__Supplied material__
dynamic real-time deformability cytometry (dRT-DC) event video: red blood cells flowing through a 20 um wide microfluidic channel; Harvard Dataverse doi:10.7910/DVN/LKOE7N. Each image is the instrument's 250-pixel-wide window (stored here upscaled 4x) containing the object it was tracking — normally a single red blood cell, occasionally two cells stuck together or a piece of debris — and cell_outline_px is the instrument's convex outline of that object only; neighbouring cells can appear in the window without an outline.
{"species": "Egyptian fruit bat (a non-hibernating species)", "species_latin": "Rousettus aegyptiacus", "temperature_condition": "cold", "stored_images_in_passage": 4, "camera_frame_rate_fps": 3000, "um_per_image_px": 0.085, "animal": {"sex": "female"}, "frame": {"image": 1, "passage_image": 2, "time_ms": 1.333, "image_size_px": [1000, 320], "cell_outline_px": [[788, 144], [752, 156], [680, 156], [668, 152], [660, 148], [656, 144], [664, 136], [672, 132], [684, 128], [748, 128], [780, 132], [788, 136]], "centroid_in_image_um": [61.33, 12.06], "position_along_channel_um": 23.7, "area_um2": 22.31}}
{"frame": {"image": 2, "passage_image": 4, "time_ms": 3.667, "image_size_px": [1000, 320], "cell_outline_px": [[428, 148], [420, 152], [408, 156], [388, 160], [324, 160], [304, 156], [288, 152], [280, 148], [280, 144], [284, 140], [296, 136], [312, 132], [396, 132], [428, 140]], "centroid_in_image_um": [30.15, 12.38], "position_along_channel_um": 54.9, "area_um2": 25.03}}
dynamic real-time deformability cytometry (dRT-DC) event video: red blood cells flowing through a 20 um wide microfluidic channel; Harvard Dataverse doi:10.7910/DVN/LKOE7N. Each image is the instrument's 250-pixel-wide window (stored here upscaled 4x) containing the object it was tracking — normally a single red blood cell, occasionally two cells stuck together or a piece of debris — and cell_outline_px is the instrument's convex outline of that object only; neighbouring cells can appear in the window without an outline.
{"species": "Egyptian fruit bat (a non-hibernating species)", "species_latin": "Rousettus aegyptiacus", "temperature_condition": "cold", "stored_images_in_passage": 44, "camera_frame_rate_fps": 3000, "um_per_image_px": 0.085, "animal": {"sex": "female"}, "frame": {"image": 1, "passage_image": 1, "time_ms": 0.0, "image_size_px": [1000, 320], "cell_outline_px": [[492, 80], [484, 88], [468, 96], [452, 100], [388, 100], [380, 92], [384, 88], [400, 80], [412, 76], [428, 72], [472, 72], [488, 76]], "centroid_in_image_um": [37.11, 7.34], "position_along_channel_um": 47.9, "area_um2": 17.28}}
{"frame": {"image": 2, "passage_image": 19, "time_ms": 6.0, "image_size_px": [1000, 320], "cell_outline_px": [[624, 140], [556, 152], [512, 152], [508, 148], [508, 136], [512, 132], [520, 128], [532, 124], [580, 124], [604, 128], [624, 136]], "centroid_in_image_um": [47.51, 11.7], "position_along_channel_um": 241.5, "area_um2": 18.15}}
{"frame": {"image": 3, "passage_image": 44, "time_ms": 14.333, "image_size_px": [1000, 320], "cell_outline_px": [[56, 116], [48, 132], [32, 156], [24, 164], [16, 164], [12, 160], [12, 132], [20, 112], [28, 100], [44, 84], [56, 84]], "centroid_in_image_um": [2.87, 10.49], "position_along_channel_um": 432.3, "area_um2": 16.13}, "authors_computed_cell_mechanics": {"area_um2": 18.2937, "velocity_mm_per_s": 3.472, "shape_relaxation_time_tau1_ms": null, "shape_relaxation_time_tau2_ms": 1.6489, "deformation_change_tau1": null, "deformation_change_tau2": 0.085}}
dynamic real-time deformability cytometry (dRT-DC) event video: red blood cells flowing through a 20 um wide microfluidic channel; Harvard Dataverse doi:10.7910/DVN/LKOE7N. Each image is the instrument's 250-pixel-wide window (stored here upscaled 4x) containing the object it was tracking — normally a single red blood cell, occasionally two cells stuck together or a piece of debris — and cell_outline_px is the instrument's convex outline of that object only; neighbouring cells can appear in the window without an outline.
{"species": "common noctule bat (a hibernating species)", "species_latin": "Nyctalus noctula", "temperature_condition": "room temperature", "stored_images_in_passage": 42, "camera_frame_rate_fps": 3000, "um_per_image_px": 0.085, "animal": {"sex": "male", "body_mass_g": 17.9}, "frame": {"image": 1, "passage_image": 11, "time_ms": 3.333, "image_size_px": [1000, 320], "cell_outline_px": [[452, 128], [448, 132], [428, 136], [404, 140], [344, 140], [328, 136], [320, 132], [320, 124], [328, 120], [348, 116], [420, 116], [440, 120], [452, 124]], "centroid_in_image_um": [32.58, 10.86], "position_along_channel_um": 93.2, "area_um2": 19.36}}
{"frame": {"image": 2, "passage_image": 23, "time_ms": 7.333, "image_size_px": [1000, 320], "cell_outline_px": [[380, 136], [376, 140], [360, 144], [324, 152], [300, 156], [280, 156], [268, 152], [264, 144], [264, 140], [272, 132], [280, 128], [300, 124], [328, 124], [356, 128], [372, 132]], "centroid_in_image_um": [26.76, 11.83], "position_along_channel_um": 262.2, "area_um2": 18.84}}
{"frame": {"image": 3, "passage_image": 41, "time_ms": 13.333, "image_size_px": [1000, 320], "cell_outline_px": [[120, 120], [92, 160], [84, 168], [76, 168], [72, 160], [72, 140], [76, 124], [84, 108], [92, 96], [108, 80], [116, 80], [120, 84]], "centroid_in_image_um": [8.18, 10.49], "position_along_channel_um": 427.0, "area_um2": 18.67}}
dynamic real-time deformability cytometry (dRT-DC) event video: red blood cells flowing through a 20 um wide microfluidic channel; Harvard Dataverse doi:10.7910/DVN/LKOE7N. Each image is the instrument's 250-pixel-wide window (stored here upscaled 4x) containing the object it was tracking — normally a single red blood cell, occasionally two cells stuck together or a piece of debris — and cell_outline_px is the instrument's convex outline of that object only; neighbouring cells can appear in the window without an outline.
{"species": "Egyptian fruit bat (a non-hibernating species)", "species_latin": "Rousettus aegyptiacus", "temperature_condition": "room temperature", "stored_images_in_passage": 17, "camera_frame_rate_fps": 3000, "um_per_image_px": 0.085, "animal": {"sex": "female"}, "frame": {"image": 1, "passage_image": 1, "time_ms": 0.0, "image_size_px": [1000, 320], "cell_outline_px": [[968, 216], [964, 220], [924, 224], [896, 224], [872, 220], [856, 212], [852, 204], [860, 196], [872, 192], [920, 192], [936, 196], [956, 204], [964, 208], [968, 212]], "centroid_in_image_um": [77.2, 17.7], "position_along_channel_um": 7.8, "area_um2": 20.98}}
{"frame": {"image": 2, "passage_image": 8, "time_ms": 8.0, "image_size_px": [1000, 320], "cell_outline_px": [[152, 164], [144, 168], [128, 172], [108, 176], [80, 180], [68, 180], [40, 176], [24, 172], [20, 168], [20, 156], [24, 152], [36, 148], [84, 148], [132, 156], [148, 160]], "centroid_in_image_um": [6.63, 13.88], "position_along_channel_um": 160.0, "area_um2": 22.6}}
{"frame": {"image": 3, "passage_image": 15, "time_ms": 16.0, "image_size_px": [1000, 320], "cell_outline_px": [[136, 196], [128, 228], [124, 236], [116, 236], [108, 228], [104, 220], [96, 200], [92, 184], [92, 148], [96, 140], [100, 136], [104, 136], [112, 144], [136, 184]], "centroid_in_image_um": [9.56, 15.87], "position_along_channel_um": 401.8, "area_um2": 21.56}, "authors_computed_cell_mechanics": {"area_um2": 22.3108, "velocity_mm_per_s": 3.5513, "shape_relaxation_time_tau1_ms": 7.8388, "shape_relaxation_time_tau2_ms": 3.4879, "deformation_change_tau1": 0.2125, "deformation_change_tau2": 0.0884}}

__Given instruction__
Copy out each record exactly as given, omitting none.

__Solution for this exercise__
dynamic real-time deformability cytometry (dRT-DC) event video: red blood cells flowing through a 20 um wide microfluidic channel; Harvard Dataverse doi:10.7910/DVN/LKOE7N. Each image is the instrument's 250-pixel-wide window (stored here upscaled 4x) containing the object it was tracking — normally a single red blood cell, occasionally two cells stuck together or a piece of debris — and cell_outline_px is the instrument's convex outline of that object only; neighbouring cells can appear in the window without an outline.
{"species": "Egyptian fruit bat (a non-hibernating species)", "species_latin": "Rousettus aegyptiacus", "temperature_condition": "cold", "stored_images_in_passage": 4, "camera_frame_rate_fps": 3000, "um_per_image_px": 0.085, "animal": {"sex": "female"}, "frame": {"image": 1, "passage_image": 2, "time_ms": 1.333, "image_size_px": [1000, 320], "cell_outline_px": [[788, 144], [752, 156], [680, 156], [668, 152], [660, 148], [656, 144], [664, 136], [672, 132], [684, 128], [748, 128], [780, 132], [788, 136]], "centroid_in_image_um": [61.33, 12.06], "position_along_channel_um": 23.7, "area_um2": 22.31}}
{"frame": {"image": 2, "passage_image": 4, "time_ms": 3.667, "image_size_px": [1000, 320], "cell_outline_px": [[428, 148], [420, 152], [408, 156], [388, 160], [324, 160], [304, 156], [288, 152], [280, 148], [280, 144], [284, 140], [296, 136], [312, 132], [396, 132], [428, 140]], "centroid_in_image_um": [30.15, 12.38], "position_along_channel_um": 54.9, "area_um2": 25.03}}
dynamic real-time deformability cytometry (dRT-DC) event video: red blood cells flowing through a 20 um wide microfluidic channel; Harvard Dataverse doi:10.7910/DVN/LKOE7N. Each image is the instrument's 250-pixel-wide window (stored here upscaled 4x) containing the object it was tracking — normally a single red blood cell, occasionally two cells stuck together or a piece of debris — and cell_outline_px is the instrument's convex outline of that object only; neighbouring cells can appear in the window without an outline.
{"species": "Egyptian fruit bat (a non-hibernating species)", "species_latin": "Rousettus aegyptiacus", "temperature_condition": "cold", "stored_images_in_passage": 44, "camera_frame_rate_fps": 3000, "um_per_image_px": 0.085, "animal": {"sex": "female"}, "frame": {"image": 1, "passage_image": 1, "time_ms": 0.0, "image_size_px": [1000, 320], "cell_outline_px": [[492, 80], [484, 88], [468, 96], [452, 100], [388, 100], [380, 92], [384, 88], [400, 80], [412, 76], [428, 72], [472, 72], [488, 76]], "centroid_in_image_um": [37.11, 7.34], "position_along_channel_um": 47.9, "area_um2": 17.28}}
{"frame": {"image": 2, "passage_image": 19, "time_ms": 6.0, "image_size_px": [1000, 320], "cell_outline_px": [[624, 140], [556, 152], [512, 152], [508, 148], [508, 136], [512, 132], [520, 128], [532, 124], [580, 124], [604, 128], [624, 136]], "centroid_in_image_um": [47.51, 11.7], "position_along_channel_um": 241.5, "area_um2": 18.15}}
{"frame": {"image": 3, "passage_image": 44, "time_ms": 14.333, "image_size_px": [1000, 320], "cell_outline_px": [[56, 116], [48, 132], [32, 156], [24, 164], [16, 164], [12, 160], [12, 132], [20, 112], [28, 100], [44, 84], [56, 84]], "centroid_in_image_um": [2.87, 10.49], "position_along_channel_um": 432.3, "area_um2": 16.13}, "authors_computed_cell_mechanics": {"area_um2": 18.2937, "velocity_mm_per_s": 3.472, "shape_relaxation_time_tau1_ms": null, "shape_relaxation_time_tau2_ms": 1.6489, "deformation_change_tau1": null, "deformation_change_tau2": 0.085}}
dynamic real-time deformability cytometry (dRT-DC) event video: red blood cells flowing through a 20 um wide microfluidic channel; Harvard Dataverse doi:10.7910/DVN/LKOE7N. Each image is the instrument's 250-pixel-wide window (stored here upscaled 4x) containing the object it was tracking — normally a single red blood cell, occasionally two cells stuck together or a piece of debris — and cell_outline_px is the instrument's convex outline of that object only; neighbouring cells can appear in the window without an outline.
{"species": "common noctule bat (a hibernating species)", "species_latin": "Nyctalus noctula", "temperature_condition": "room temperature", "stored_images_in_passage": 42, "camera_frame_rate_fps": 3000, "um_per_image_px": 0.085, "animal": {"sex": "male", "body_mass_g": 17.9}, "frame": {"image": 1, "passage_image": 11, "time_ms": 3.333, "image_size_px": [1000, 320], "cell_outline_px": [[452, 128], [448, 132], [428, 136], [404, 140], [344, 140], [328, 136], [320, 132], [320, 124], [328, 120], [348, 116], [420, 116], [440, 120], [452, 124]], "centroid_in_image_um": [32.58, 10.86], "position_along_channel_um": 93.2, "area_um2": 19.36}}
{"frame": {"image": 2, "passage_image": 23, "time_ms": 7.333, "image_size_px": [1000, 320], "cell_outline_px": [[380, 136], [376, 140], [360, 144], [324, 152], [300, 156], [280, 156], [268, 152], [264, 144], [264, 140], [272, 132], [280, 128], [300, 124], [328, 124], [356, 128], [372, 132]], "centroid_in_image_um": [26.76, 11.83], "position_along_channel_um": 262.2, "area_um2": 18.84}}
{"frame": {"image": 3, "passage_image": 41, "time_ms": 13.333, "image_size_px": [1000, 320], "cell_outline_px": [[120, 120], [92, 160], [84, 168], [76, 168], [72, 160], [72, 140], [76, 124], [84, 108], [92, 96], [108, 80], [116, 80], [120, 84]], "centroid_in_image_um": [8.18, 10.49], "position_along_channel_um": 427.0, "area_um2": 18.67}}
dynamic real-time deformability cytometry (dRT-DC) event video: red blood cells flowing through a 20 um wide microfluidic channel; Harvard Dataverse doi:10.7910/DVN/LKOE7N. Each image is the instrument's 250-pixel-wide window (stored here upscaled 4x) containing the object it was tracking — normally a single red blood cell, occasionally two cells stuck together or a piece of debris — and cell_outline_px is the instrument's convex outline of that object only; neighbouring cells can appear in the window without an outline.
{"species": "Egyptian fruit bat (a non-hibernating species)", "species_latin": "Rousettus aegyptiacus", "temperature_condition": "room temperature", "stored_images_in_passage": 17, "camera_frame_rate_fps": 3000, "um_per_image_px": 0.085, "animal": {"sex": "female"}, "frame": {"image": 1, "passage_image": 1, "time_ms": 0.0, "image_size_px": [1000, 320], "cell_outline_px": [[968, 216], [964, 220], [924, 224], [896, 224], [872, 220], [856, 212], [852, 204], [860, 196], [872, 192], [920, 192], [936, 196], [956, 204], [964, 208], [968, 212]], "centroid_in_image_um": [77.2, 17.7], "position_along_channel_um": 7.8, "area_um2": 20.98}}
{"frame": {"image": 2, "passage_image": 8, "time_ms": 8.0, "image_size_px": [1000, 320], "cell_outline_px": [[152, 164], [144, 168], [128, 172], [108, 176], [80, 180], [68, 180], [40, 176], [24, 172], [20, 168], [20, 156], [24, 152], [36, 148], [84, 148], [132, 156], [148, 160]], "centroid_in_image_um": [6.63, 13.88], "position_along_channel_um": 160.0, "area_um2": 22.6}}
{"frame": {"image": 3, "passage_image": 15, "time_ms": 16.0, "image_size_px": [1000, 320], "cell_outline_px": [[136, 196], [128, 228], [124, 236], [116, 236], [108, 228], [104, 220], [96, 200], [92, 184], [92, 148], [96, 140], [100, 136], [104, 136], [112, 144], [136, 184]], "centroid_in_image_um": [9.56, 15.87], "position_along_channel_um": 401.8, "area_um2": 21.56}, "authors_computed_cell_mechanics": {"area_um2": 22.3108, "velocity_mm_per_s": 3.5513, "shape_relaxation_time_tau1_ms": 7.8388, "shape_relaxation_time_tau2_ms": 3.4879, "deformation_change_tau1": 0.2125, "deformation_change_tau2": 0.0884}}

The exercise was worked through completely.